Although I may get sick of
hearing about green, energy conservation, greening,
recycling, etc., it not only makes sense for the
environment, but also for the consumer’s wallet so it’s
here to stay again, well at least for a year or two! I’m
going to focus on what’s new again and see Green
Everything! by George Lanthier if this makes sense to you.
To try to accomplish an efficient or ‘green’ home the
best and still biggest bang for the buck is insulation.
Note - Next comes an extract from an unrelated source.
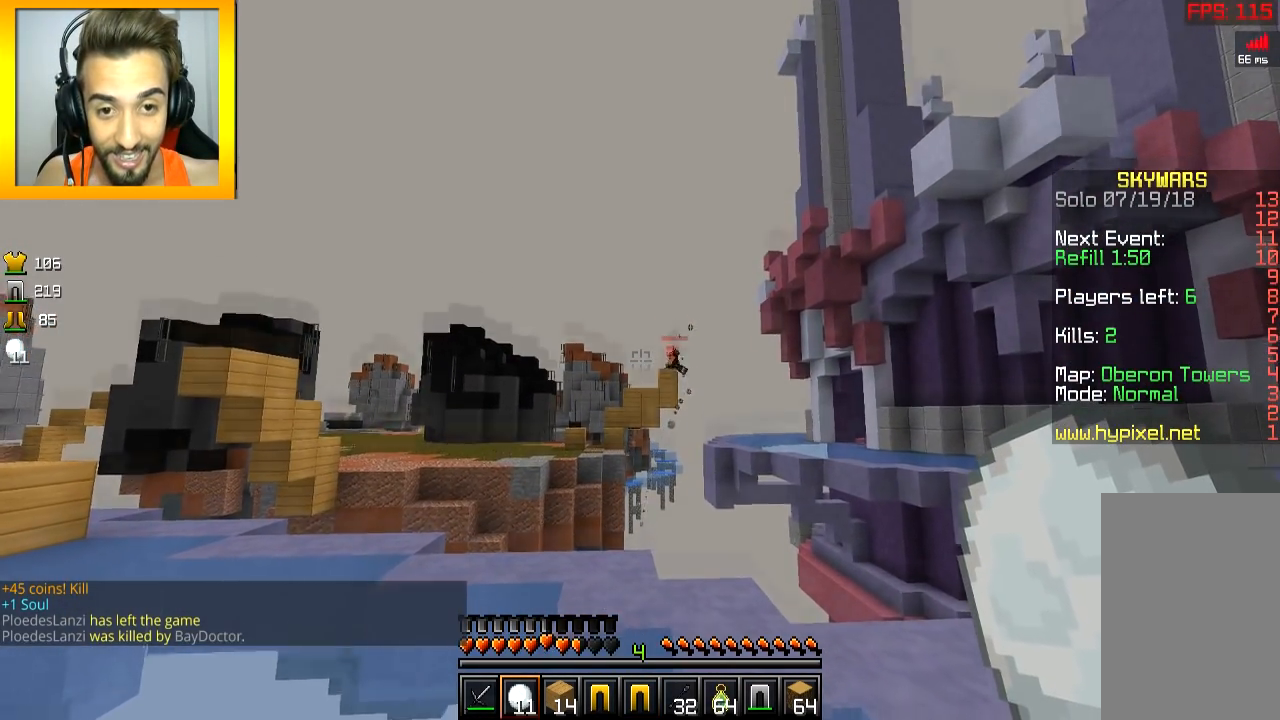
{"keys": [], "mouse": [], "events": []}
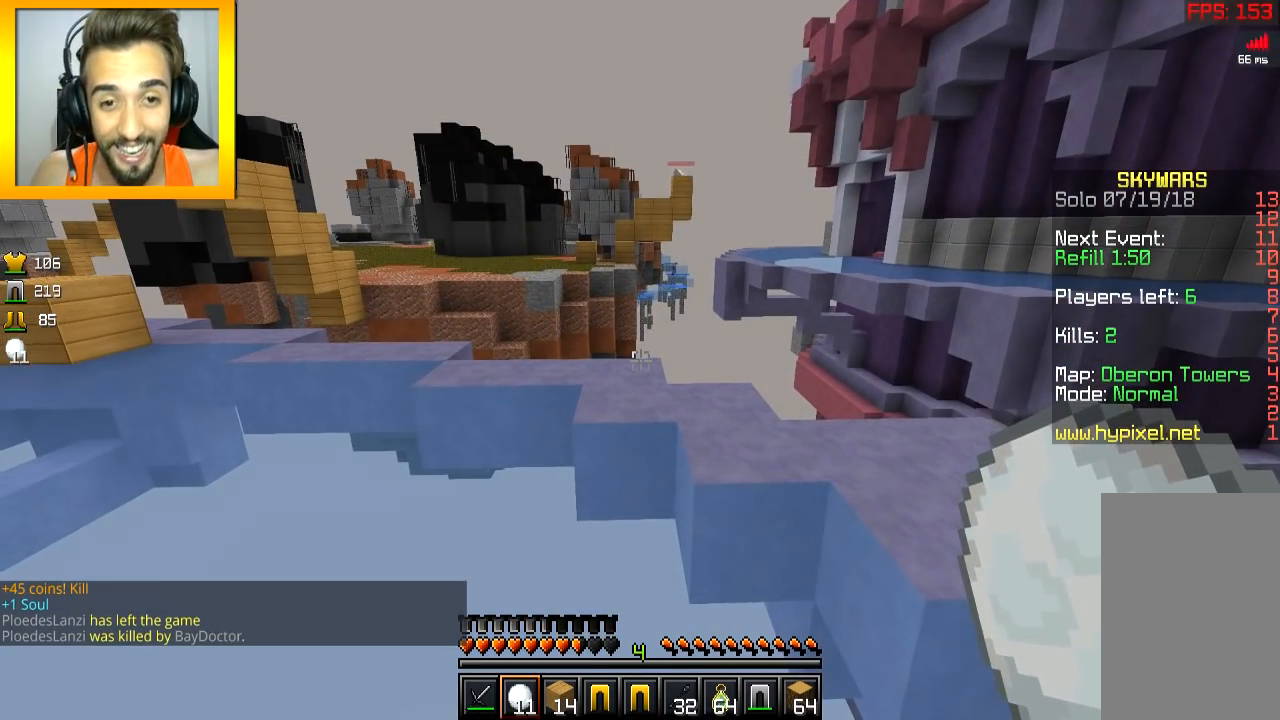
{"keys": [], "mouse": [], "events": []}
I’ve tried it all, new equipment, setbacks of every kind,
zoning, you name it, and insulation still works the best!
When sizing a new home
heating appliance, furnace or boiler, or a replacement, the
key is a good heat loss/ gain calculation. When figuring
retrofit equipment make sure to ask lots of questions,
people have tightened their homes, a lot! The best data into
a heat loss program leads to the best heat loss/gain and a
provable number that just may put you ahead of the
competition when competing on price. Then, size your
equipment to no more than 125% of the heat loss obtained and
you are green. It’s a lot better than sizing by the rating
plate or any other stupid nonscientific method because
calculations work and math doesn’t lie. We’ll come back
to this later in steam, but if you want to take a heat
loss/gain course get in touch with us. We have them in our
schedule at http://www.firedragonent. com/FDSchedule.htm and
we talk about steam systems too!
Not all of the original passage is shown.